残る仕事、消える仕事ランキングみたいな記事もよく見かけます。こういう記事では、人間に残るのはクリエイティビティだとか、人間を相手にした仕事は人間にしかできないと書かれていたりします。
そんな中で、僕がこれからも残ると考えている人間の仕事は、「営業」です。コンピューターを使って数字をいじくるデスクワーク系の仕事は全部なくなりますが、人間相手にモノを売る仕事はなくならないんじゃないでしょうか。
「営業」と聞くと、そのワードからにじみ出る体育会系感だけで、苦手意識がわいてくる人もいるかもしれません。「ノルマ」「飛び込み」「接待」などなど。内向的な人にとって営業にはネガティブなイメージがつきまとうでしょう。知らない会社に出向き、名刺交換して、頭を下げて商品を売り込む。あるいは、ある地域の家のインターホンを片っ端から押して、飛び込みで営業をする。勧誘電話をかけまくる。こういうのって営業部門で働いたことのない人にとってはかなり敷居が高く感じられるでしょう。
でもそれは営業を狭く考えすぎています。人間相手に何かを売る行為は、すべて「営業」です。だいたい、飛び込み営業や勧誘電話を受けて、実際にモノを買ったことがある人なんてもういないんじゃないですかね。
たとえば、ブログに記事を掲載して、そこにアフィリエイト広告を貼るのも営業です。BtoC、個人を対象にした記事という商品を用意し、広告によって収益化を図っているんですから。営業部門のサラリーパーソンは自社製品を売るのが仕事ですが、方法は問屋や小売店を回って頭を下げるだけではありません。Amazonのレビューやブログ記事を書きまくって、製品をアピールするのも立派な営業行為。どういうやり方であれ、結果として売上が上がれば営業の成果があったということになるわけです。「人に愛想よく挨拶するなんて自分にはできない」と思っているのであれば、人に会わずに営業して売上を増やす方法を考えましょう。
「売り方」ではなく 「買われ方」から考えてみる
では、営業能力を高めるためには、どうすればいいのでしょうか。売り手の立場から「どうやって売るか」を考え抜くというのは1つのやり方ですが、僕は買い手の立場から考えたほうがラクだと思います。たとえば、あなたがコンビニでお茶を買うとしましょう。商品を選んで手に取りレジに持っていくわけですが、この時「なぜその商品を手に取ったか」を意識するようにします。

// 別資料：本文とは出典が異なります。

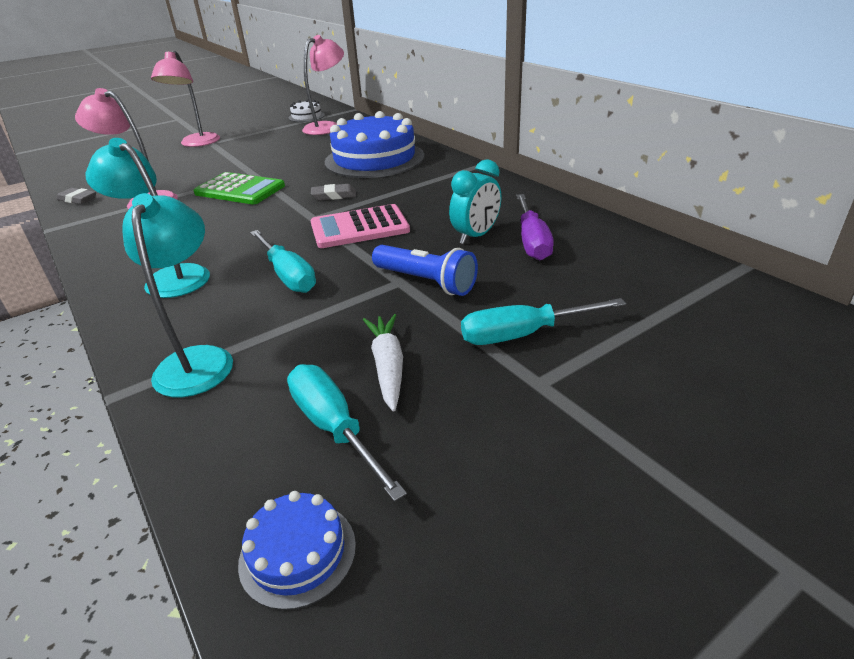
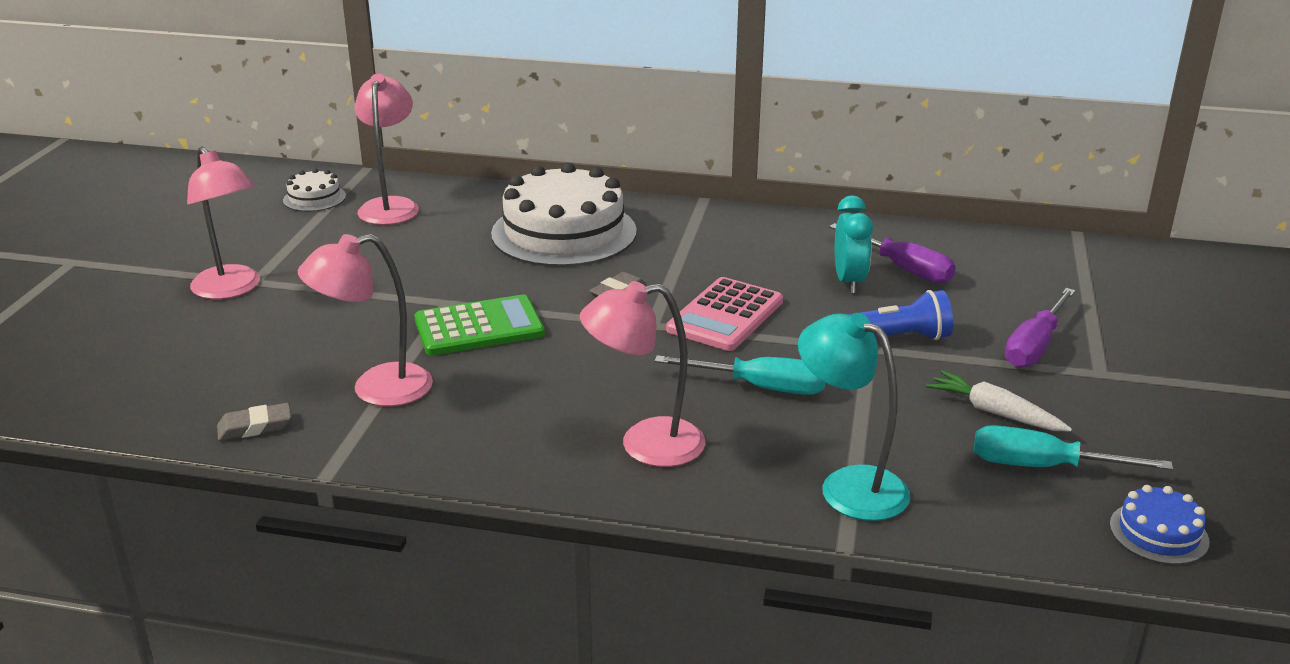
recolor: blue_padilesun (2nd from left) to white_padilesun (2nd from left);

棚には、「お~いお茶」や「綾鷹」などいろんな銘柄のお茶があったのに、なぜ自分はその中から1つ選んだのか。商品名の語呂が気に入ったのか、パッケージの色が気に入ったのか、CMが印象に残っていたのか。ネット通販でモノを買う時もそうですね。Amazonや楽天のレビューや広告、ブログなどの記事を見て買うかどうか決めると思いますけど、自分が見た情報のうち「刺さった」のは何かを考えてみましょう。あなたに刺さったキャッチコピーや記事の書き方を真似して、ブログやレビューを書けば、少なくともあなたと同じような感性を持った人に刺さる可能性は高いわけですね。

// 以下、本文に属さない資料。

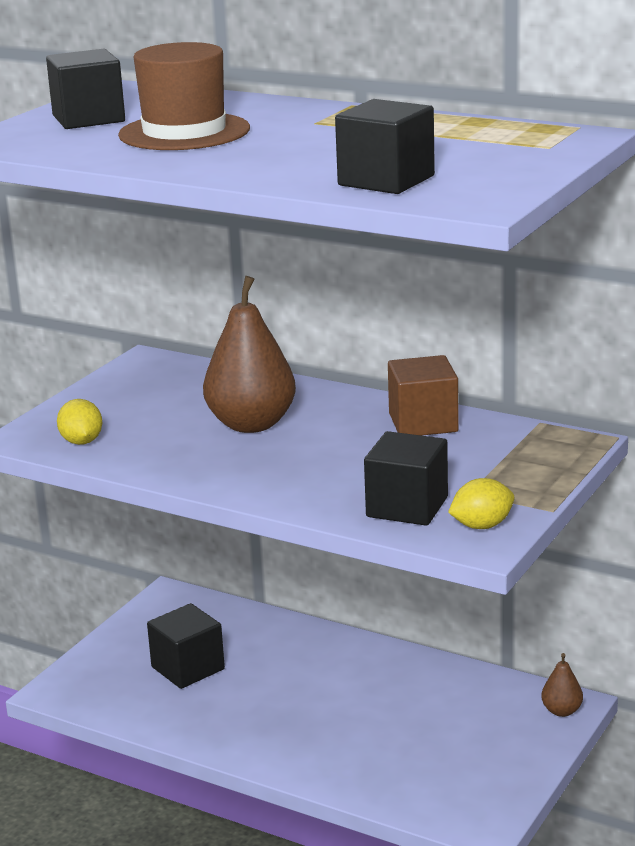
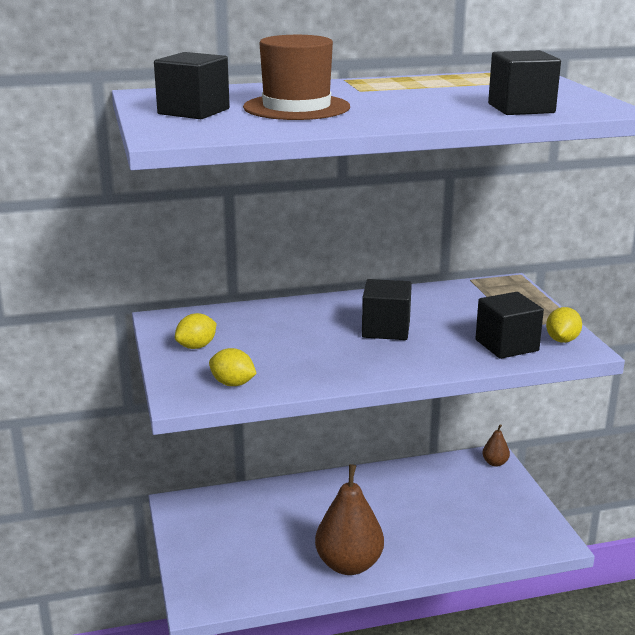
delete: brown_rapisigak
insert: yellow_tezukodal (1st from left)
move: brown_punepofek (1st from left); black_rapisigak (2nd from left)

もしあなたが 20代男性でひとり暮らし、年収400万円であれば、同じような生活をしている人がどんな生活をしているのか、頭の中でシミュレーションしてみましょう。同じような人はけっこういるでしょうから、うまくいけばそれなりのマーケットになるでしょう。僕の場合は、趣味嗜好がすごくニッチだったりするので、この方法は使えないんですけどね。「超面白い!」と僕がハマるゲームはたいてい続編が出ませんし、コンビニで気に入った商品はすぐ店頭から消えてしまうので……。まあそれはともかく、自分の担当する商品を魅力的にアピールする営業能力はどんな会社でも役に立ちますし、商品企画にも使えますよ。
「営業」では、ほんのちょっとだけ人と違うことをしてみると効果的です。たとえば、メールでのやり取り。今はメールでやり取りするのが普通になりましたから、誰かからメールが来たところで印象に残りません。であれば、あえて万年筆で直筆した手紙を送ってみる。今時、直筆の手紙を受け取れば、誰でも「おっ」と感じるはずです。その手紙自体は放置されてしまうかもしれませんが、メールよりは受取人の記憶に残りやすいでしょう。

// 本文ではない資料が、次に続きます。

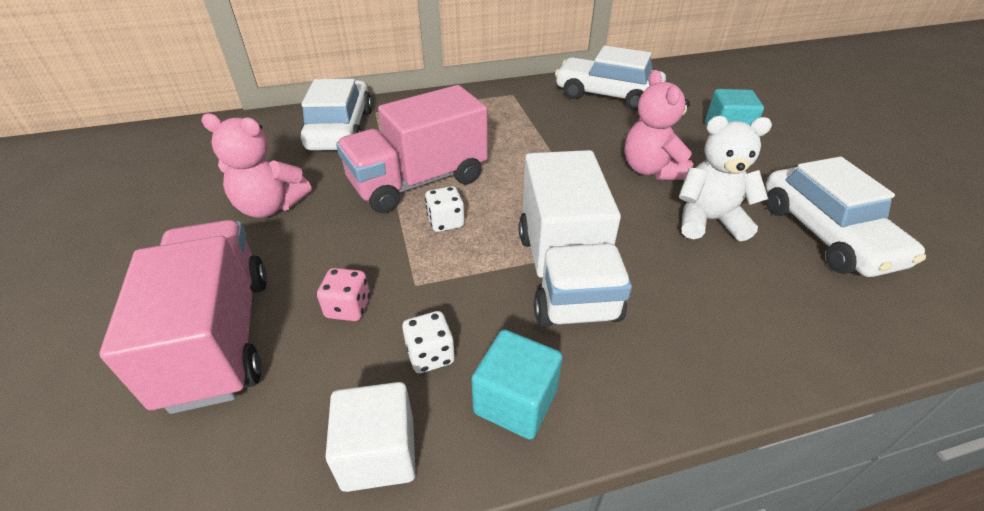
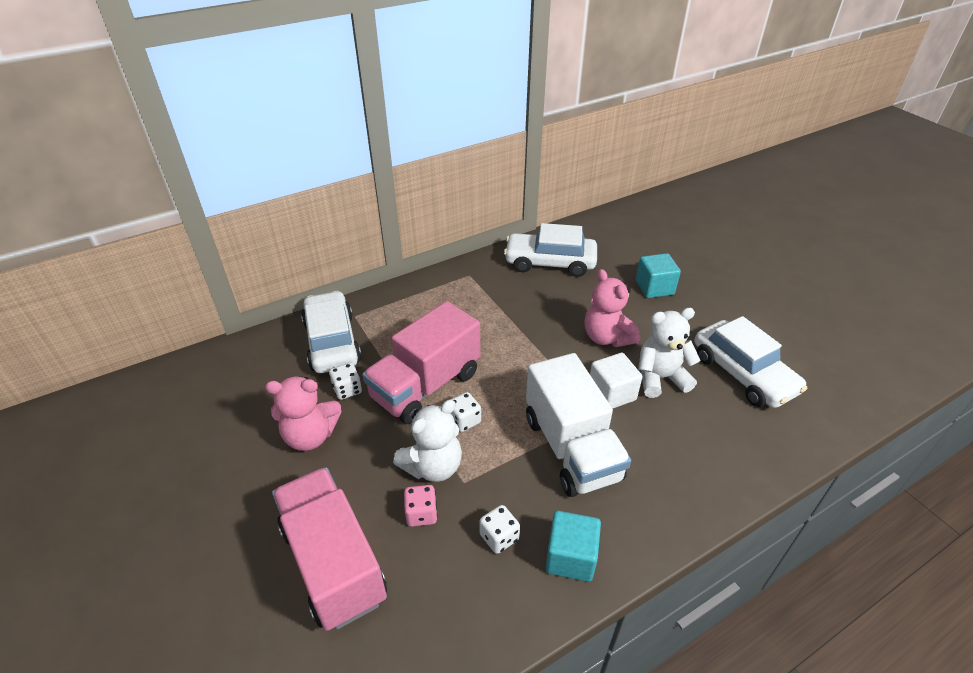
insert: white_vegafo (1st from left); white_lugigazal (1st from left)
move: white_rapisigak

別の機会で、その人に出会うことがあれば、「昔手紙を送った者です」と言ってみれば、「ああ、あの時の!」ということになって、会話のきっかけになるかもしれません。べつに手紙は直筆でなければいけないということではないですよ。ほかの人がやらないことをやると印象に残りやすい、そういう差別化を行うのが営業の本質ということなのですよ。
こんなふうに「営業」というのはとても幅広い概念なんですけど、どうしても体育会系的なイメージがつきまといますね。何か適当な別の言葉に置き換えたほうがいいんじゃね?とすら僕は思っています。
前項でお話しした「営業」の話とも通じるのですが、これからの時代は「それっぽいことが言える」スキルは身につけておいたほうがいいでしょう。「それっぽいことを言う」は、口からでまかせとはちょっと違います。いかに相手に「もっともらしい」と思ってもらえるロジックを考えられるか、ということなのですよ。